What a Workspace API Key is for
A Workspace API Key lets an integration call the Octopods API for actions scoped to one Intercom or HubSpot workspace — for example, sending messages through any channel connected to that workspace. Each workspace has its own key, generated on demand.
Two other key types exist in Octopods — Channel API Keys (scoped to a single channel such as one SMS line or one Telegram bot) and WhatsApp Business API Keys (one per WhatsApp Business Account). Those are managed from the relevant channel’s detail page, not from the Settings page this article covers. See API Key Authentication for the full picture.
Open the API Keys page
Sign in to Octopods.
Click your user menu in the top-right corner and choose Settings.
In the left sidebar, click API Keys (labeled “Workspace integrations”).
You land on a section titled “API Keys” with the subtitle “API keys for your Intercom workspaces.” Inside, the Workspace API Keys card lists every workspace connected to your account.
What the table shows
The Workspace API Keys table has three columns:
Column | What it shows |
Workspace | The name of the Intercom or HubSpot workspace. |
API Key | The generated key value in a read-only field, or “No API key generated” if none exists yet. |
Actions | A Create API Key button when no key exists, or a copy icon button when one does. |
Each row represents one workspace. Workspaces that have never had a key show the placeholder text “No API key generated” in the middle column.
Create a Workspace API Key
On the API Keys page, find the row for the workspace you want a key for.
Click Create API Key in the Actions column.
The page refreshes and the new key appears in the API Key column, already populated in the read-only field.
The key takes effect immediately — you can start using it in API requests right away.
Important: Each workspace has exactly one active Workspace API Key at a time. Once a key exists for a workspace, the Create API Key button is replaced by the copy icon, and the existing key continues to appear every time you return to this page.
Copy a key
The key is displayed in a read-only text field next to a copy button.
Find the workspace row with the key you want.

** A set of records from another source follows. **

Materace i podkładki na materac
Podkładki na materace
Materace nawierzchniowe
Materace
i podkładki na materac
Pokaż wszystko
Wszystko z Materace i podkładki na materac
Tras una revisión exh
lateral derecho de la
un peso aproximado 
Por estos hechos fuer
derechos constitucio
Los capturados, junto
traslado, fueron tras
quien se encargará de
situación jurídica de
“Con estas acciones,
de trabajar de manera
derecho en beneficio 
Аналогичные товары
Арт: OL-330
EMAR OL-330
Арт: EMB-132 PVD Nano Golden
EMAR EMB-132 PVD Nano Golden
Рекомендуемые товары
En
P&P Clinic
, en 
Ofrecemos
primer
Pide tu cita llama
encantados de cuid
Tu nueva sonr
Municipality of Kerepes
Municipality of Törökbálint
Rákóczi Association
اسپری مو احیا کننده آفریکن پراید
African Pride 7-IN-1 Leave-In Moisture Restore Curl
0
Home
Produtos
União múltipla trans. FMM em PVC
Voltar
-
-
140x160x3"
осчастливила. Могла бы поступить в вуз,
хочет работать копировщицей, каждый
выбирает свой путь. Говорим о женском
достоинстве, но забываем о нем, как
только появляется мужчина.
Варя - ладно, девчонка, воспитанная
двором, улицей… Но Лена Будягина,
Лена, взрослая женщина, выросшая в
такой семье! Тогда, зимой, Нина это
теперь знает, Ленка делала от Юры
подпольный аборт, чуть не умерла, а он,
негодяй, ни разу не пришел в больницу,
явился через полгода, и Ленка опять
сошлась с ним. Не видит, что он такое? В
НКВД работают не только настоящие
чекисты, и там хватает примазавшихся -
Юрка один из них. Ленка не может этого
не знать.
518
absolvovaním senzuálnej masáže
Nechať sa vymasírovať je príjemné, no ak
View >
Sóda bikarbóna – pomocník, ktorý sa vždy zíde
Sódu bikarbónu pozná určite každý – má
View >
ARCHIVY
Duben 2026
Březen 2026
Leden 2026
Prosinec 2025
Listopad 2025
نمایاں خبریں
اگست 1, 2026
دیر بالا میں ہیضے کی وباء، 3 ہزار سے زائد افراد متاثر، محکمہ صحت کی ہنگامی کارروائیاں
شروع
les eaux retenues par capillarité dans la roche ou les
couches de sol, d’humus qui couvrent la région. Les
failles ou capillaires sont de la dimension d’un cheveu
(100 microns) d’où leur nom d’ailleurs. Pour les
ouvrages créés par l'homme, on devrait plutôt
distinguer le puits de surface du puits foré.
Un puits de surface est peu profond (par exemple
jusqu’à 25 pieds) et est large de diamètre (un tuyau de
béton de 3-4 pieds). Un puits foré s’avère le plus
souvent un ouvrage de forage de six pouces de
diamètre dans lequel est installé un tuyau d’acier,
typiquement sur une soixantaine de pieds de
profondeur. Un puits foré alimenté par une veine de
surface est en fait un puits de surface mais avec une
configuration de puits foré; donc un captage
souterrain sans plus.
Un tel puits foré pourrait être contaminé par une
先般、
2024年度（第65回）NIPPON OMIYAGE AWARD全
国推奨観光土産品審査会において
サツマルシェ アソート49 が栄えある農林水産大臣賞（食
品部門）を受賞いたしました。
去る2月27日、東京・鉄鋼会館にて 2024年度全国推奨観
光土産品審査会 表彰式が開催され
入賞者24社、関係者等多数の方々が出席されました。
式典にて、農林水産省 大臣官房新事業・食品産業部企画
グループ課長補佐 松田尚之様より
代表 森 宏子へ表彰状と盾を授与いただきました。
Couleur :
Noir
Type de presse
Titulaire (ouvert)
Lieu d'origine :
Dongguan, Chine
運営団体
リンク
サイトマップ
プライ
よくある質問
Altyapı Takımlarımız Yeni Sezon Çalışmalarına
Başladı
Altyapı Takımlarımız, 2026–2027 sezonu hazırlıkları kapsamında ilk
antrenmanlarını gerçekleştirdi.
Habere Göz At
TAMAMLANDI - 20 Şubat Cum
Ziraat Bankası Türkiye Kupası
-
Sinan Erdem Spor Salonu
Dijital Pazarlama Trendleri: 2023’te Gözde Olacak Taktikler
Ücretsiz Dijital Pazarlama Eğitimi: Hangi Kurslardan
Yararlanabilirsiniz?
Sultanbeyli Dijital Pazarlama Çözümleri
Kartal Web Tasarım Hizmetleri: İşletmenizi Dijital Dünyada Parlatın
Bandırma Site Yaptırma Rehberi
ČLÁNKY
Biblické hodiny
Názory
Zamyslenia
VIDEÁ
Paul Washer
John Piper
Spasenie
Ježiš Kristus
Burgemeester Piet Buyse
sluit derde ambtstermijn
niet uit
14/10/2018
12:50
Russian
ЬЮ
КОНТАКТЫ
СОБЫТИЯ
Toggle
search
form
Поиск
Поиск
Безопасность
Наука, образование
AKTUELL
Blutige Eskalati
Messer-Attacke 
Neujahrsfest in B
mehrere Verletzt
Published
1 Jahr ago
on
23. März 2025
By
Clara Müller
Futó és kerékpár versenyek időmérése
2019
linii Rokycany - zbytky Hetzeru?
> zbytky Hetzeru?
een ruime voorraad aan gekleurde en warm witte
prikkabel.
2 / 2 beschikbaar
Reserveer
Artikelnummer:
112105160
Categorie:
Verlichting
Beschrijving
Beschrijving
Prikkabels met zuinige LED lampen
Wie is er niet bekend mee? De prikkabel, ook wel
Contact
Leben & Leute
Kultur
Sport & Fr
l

Click the copy icon next to the key value.
A green checkmark briefly appears in place of the icon to confirm the key was copied to your clipboard.
Paste the key into your integration, secrets manager, or wherever it will be used.
Because the key is visible every time you visit this page, you can re-copy it as often as you need.
Use the key in an API request
Pass the Workspace API Key in the X-Octopods-Auth request header on every API call:
X-Octopods-Auth: YOUR_WORKSPACE_API_KEY
There is no Bearer prefix and no other header scheme. A missing or invalid key returns a 401 Unauthorized response. For endpoint-specific details, see API Key Authentication.
Rotating or revoking a key
Workspace API Keys cannot currently be rotated or deleted from the Settings page. If you need to replace or revoke a key — for example, because it was accidentally committed to a public repository, shared in a screenshot, or exposed to someone who should no longer have access — contact Octopods support to have the key rotated.
Until the key is rotated, treat it as compromised: audit recent activity from integrations that used it, and assume anyone who saw the key can still use it.
Who can manage keys
Every member of the account can open the API Keys section in Settings, generate a Workspace API Key for any connected workspace, and copy an existing one. There is no separate admin-only restriction on this page.
Because the key unlocks every channel in a workspace, this means account access and key access are effectively the same thing. Limit who you invite to the account, and rotate any key that was handled by someone who no longer needs it (see the security best practices below).
For role details in other parts of the product, see Managing Team Member Roles.
Security best practices
A Workspace API Key unlocks every channel connected to that workspace. Handle it the same way you handle a password.
Store keys in a secrets manager. Never commit a key to source control, check it into a config file, or paste it into a chat channel. Use whatever secrets solution your team already relies on — cloud provider secret stores, HashiCorp Vault, 1Password, and similar.
Keep keys server-side. Workspace API Keys belong in server-to-server calls, never in browser code, mobile apps, or anywhere a user could inspect the request.
Use the narrowest-scoped key. If your integration only needs to send through one channel, use that channel’s Channel API Key instead of a Workspace API Key. Rotating a narrower key only affects one integration.
Rotate on personnel changes. When someone who had access to a key leaves your team, request a rotation so they can no longer act on the workspace’s behalf.
Rotate immediately if a key leaks. An accidental commit, screenshot, email, or log entry containing a key means the key is compromised. Request a rotation and replace it everywhere you use it.
Limit who can copy keys. Only admins who need to set up integrations should handle the keys. Share generated keys through your secrets manager, not by email or chat.